O caso de homem que solicita a eutanásia após ter sofrido uma lesão medular durante um tiroteio com a polícia abriu um debate inédito na Espanha: se o direito à eutanásia se choca com o das vítimas para que o acusado seja julgado antes de morrer.
O homem em questão, acusado de atirar contra três colegas do trabalho como vigilante e um policial, está em prisão preventiva no Hospital Penitenciário de Terrassa, no nordeste do país.
Uma juíza concedeu na semana passada a eutanásia solicitada por este homem, que sofreu uma lesão medular depois de ter sido baleado pela polícia enquanto se entrincheirava em uma pequena propriedade rural abandonada, mas a medida conta com a oposição dos advogados das vítimas que ele alvejou.
Segundo especialistas jurídicos consultados pela Agência Efe, a situação coloca um embate entre dois direitos fundamentais do país: a eutanásia, entendida pela Espanha como parte do direito à vida, e o direito das vítimas a uma proteção judicial eficaz por um processo em que o acusado poderia tê-las matado.
COMPLEXIDADE
O advogado criminal Albert Carles Subirats analisou que nem a lei sobre a eutanásia, nem a lei sobre o processo penal preveem limitações à eutanásia, razão pela qual reconhece a complexidade da questão jurídica.
Subirats explicou que o que a juíza faz é se abster do debate e autorizar a eutanásia com base na “dignidade” do acusado, que sofre de uma lesão intratável que lhe causa grande sofrimento.
Além disso, detalhou que uma proteção judicial eficaz também protege o direito à vida das vítimas, cuja integridade foi colocada em risco pelo ataque do acusado, e que merecem o reconhecimento da sua dignidade.
“Para equilibrar, quando se tem um conflito de direitos é preciso procurar uma solução proporcional” satisfatória para compensar todas as partes, comentou Subirats, ao opinar que “a coisa certa a fazer seria ir a julgamento”, o que pode levar “um ano, um ano e meio”.
O advogado Alejandro Gámez defendeu que a decisão deve ser tomada com “proporcionalidade”, motivo pelo qual desaconselha o prolongamento do sofrimento do suposto perpetrador porque “a satisfação que as vítimas obterão não compensa a crueldade”.
Gámez disse que o acusado usufrui da presunção de inocência e que é possível que seja absolvido. Neste caso, seria questionado o objetivo do sofrimento adicional.
José Antonio Bitos, advogado que representa o policial ferido, argumentou que as vítimas têm o direito “de ter os fatos julgados e de obter uma sentença”.
– Um assassino, ou suposto assassino neste caso, não pode se esquivar do julgamento nem de uma condenação mediante uma eutanásia – segundo Bitos, que exige que a eutanásia seja interrompida.

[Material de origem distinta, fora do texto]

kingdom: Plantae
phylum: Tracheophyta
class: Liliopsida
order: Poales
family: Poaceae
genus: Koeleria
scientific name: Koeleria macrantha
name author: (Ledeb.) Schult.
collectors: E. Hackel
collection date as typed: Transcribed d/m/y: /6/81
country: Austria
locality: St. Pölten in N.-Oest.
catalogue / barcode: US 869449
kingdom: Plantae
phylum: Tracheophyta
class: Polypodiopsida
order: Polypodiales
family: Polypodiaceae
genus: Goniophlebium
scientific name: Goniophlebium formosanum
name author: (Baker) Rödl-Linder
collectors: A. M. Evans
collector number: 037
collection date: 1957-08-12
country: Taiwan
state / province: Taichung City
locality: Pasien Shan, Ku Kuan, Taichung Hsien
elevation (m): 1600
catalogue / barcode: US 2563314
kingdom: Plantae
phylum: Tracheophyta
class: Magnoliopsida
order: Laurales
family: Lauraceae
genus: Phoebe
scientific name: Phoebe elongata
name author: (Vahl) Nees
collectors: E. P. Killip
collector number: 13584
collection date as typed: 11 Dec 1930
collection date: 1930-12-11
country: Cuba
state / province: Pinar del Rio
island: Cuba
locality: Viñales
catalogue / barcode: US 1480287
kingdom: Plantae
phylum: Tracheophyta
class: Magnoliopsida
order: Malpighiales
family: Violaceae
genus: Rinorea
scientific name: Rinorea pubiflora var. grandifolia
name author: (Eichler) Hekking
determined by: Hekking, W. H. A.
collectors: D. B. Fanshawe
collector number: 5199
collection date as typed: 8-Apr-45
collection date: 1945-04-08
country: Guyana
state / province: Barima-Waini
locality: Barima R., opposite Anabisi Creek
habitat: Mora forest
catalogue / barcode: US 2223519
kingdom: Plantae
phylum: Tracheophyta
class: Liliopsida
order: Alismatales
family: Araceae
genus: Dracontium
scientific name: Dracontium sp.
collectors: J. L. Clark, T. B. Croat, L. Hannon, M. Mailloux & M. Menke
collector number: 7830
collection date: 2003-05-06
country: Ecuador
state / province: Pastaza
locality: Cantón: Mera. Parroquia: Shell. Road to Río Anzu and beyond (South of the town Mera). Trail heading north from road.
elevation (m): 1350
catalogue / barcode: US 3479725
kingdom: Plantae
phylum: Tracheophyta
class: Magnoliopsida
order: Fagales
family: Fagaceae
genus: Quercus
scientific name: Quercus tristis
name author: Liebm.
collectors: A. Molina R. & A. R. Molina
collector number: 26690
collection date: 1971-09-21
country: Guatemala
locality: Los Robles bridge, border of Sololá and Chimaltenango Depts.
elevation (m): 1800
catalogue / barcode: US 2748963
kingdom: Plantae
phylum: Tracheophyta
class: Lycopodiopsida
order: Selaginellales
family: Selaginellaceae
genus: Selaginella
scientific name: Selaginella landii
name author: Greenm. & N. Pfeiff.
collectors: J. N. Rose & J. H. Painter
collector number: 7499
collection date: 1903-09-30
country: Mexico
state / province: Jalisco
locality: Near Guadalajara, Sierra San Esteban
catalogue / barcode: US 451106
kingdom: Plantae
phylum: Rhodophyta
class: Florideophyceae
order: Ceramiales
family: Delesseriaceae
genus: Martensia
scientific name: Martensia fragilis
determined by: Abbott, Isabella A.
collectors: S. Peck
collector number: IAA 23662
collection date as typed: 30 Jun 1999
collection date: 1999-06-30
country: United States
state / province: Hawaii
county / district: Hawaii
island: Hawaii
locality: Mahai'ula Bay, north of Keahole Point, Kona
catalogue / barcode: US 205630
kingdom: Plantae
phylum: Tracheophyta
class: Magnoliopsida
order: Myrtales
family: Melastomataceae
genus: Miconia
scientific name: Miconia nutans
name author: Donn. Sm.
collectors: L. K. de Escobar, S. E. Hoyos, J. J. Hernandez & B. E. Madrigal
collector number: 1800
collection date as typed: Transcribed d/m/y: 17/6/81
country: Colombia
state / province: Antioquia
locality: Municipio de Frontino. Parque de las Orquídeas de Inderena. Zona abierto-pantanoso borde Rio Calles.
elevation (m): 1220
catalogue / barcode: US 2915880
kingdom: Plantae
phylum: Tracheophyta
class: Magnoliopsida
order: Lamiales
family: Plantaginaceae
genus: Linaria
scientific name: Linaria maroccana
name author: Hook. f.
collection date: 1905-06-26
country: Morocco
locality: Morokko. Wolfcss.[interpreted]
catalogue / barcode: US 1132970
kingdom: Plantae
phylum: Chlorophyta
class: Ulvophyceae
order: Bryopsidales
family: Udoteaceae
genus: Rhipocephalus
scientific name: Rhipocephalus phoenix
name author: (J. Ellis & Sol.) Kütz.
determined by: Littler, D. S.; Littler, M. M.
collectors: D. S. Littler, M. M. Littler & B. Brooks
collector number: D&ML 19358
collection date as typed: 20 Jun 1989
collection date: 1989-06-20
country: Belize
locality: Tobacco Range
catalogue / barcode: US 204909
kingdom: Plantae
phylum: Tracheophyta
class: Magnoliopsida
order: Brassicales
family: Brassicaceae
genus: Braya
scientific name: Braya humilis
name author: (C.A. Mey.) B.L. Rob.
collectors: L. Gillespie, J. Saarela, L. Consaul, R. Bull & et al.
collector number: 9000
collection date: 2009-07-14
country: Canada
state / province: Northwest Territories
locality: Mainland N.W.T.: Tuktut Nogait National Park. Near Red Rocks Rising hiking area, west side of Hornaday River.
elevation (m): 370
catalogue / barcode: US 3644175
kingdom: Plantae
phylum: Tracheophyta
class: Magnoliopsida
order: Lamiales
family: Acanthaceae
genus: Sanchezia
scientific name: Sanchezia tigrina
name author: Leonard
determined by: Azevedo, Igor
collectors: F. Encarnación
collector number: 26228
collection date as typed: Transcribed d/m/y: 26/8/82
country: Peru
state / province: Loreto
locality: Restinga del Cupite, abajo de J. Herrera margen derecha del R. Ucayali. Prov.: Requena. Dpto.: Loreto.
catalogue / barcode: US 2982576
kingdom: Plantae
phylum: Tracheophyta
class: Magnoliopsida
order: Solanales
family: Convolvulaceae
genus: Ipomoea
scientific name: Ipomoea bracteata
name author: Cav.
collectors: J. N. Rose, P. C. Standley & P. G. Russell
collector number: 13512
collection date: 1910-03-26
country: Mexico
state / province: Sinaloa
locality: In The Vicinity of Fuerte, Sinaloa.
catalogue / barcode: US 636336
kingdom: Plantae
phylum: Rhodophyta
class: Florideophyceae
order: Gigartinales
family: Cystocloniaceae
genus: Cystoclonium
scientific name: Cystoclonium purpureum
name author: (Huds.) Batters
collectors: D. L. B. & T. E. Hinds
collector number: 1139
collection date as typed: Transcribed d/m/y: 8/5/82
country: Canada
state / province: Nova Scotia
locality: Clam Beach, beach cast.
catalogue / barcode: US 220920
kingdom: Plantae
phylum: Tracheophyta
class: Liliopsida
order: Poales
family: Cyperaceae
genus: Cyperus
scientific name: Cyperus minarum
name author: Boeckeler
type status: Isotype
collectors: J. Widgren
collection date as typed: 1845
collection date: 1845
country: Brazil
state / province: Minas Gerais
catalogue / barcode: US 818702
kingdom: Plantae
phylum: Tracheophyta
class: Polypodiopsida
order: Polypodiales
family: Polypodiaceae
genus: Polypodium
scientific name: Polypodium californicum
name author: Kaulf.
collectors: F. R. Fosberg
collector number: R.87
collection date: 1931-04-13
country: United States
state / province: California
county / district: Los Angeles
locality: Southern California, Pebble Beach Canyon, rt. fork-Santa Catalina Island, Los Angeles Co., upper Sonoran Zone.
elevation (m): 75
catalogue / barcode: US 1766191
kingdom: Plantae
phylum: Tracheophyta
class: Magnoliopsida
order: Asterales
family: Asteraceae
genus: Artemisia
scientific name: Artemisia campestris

Nos autos, a juíza afirma que “compreende o sofrimento” das vítimas, mas acrescenta que “podem obter parcialmente uma indenização de outras formas, embora não obviamente nos termos desejáveis”.
A Espanha se tornou no ano passado um dos poucos países a legalizar a eutanásia, que pode ser solicitada por adultos com doenças graves e incuráveis, envolvendo sofrimento físico ou psicológico intolerável, sempre com a aprovação de uma comissão de médicos e juristas.